1

I was reading through this post, https://nycdatascience.com/blog/student-works/yelp-recommender-part-2/, and followed basically everything they showed. However, after reading this post, Spark 2.1 Structured Streaming - Using Kakfa as source with Python (pyspark), when I run

SPARK_HOME/bin/spark-submit read_stream_spark.py --master local[4] --jars spark-sql-kafka-0.10_2.11-2.1.0.jar

I still get the error that 'Failed to find data source: kafka'.

I also read through this. https://spark.apache.org/docs/latest/structured-streaming-kafka-integration.html. The official doc ask for two hosts and two ports while I only use one. Should I specify another host and port other than cloud server and the kafka port? Thanks.

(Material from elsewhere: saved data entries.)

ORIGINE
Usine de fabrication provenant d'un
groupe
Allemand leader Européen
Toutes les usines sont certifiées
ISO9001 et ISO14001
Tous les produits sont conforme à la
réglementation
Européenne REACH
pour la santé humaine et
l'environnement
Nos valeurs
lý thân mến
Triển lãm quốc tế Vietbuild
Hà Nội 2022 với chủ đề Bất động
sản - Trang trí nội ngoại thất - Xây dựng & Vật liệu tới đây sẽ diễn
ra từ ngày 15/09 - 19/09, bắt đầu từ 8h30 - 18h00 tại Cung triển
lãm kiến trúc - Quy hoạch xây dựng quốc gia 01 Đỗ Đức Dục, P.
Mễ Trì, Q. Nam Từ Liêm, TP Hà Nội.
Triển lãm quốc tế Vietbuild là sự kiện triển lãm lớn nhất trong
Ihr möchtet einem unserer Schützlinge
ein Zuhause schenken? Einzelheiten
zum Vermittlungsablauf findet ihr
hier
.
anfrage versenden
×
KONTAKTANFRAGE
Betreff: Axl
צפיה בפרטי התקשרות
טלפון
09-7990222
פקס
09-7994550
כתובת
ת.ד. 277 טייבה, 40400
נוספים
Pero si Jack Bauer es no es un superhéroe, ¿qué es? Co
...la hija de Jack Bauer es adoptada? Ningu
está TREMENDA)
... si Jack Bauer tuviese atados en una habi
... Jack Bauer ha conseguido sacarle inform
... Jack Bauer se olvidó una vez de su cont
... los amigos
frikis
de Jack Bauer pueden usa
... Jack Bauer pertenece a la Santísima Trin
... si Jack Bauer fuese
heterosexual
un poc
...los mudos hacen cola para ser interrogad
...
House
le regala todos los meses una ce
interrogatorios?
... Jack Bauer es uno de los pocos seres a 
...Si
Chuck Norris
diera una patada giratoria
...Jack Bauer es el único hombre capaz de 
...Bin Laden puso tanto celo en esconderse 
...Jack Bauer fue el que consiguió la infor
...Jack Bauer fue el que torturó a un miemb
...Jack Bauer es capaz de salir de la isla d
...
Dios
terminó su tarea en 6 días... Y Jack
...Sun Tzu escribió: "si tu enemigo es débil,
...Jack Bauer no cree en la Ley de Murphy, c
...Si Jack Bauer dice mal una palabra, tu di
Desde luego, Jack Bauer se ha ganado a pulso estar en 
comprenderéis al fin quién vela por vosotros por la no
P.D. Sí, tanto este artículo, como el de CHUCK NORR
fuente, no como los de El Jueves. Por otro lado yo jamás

Could you please let me know what I am missing. Or I shouldn't have run the script alone?

OneCricketeer
  • 179,855
  • 19
  • 132
  • 245
May Y
  • 179
  • 1
  • 20

1 Answers1

0

The official doc ask for two hosts and two ports

That's not related to your error. A minimum of one bootstrap server is required.

You need to move your Python file to the end of the command, otherwise all of the options you provided are given as command line arguments to the Python script, not spark-submit. And therefore it's using the default master with no external jars.

It's also recommended that you use --packages since this should ensure transitive dependencies are included with the submission

OneCricketeer
  • 179,855
  • 19
  • 132
  • 245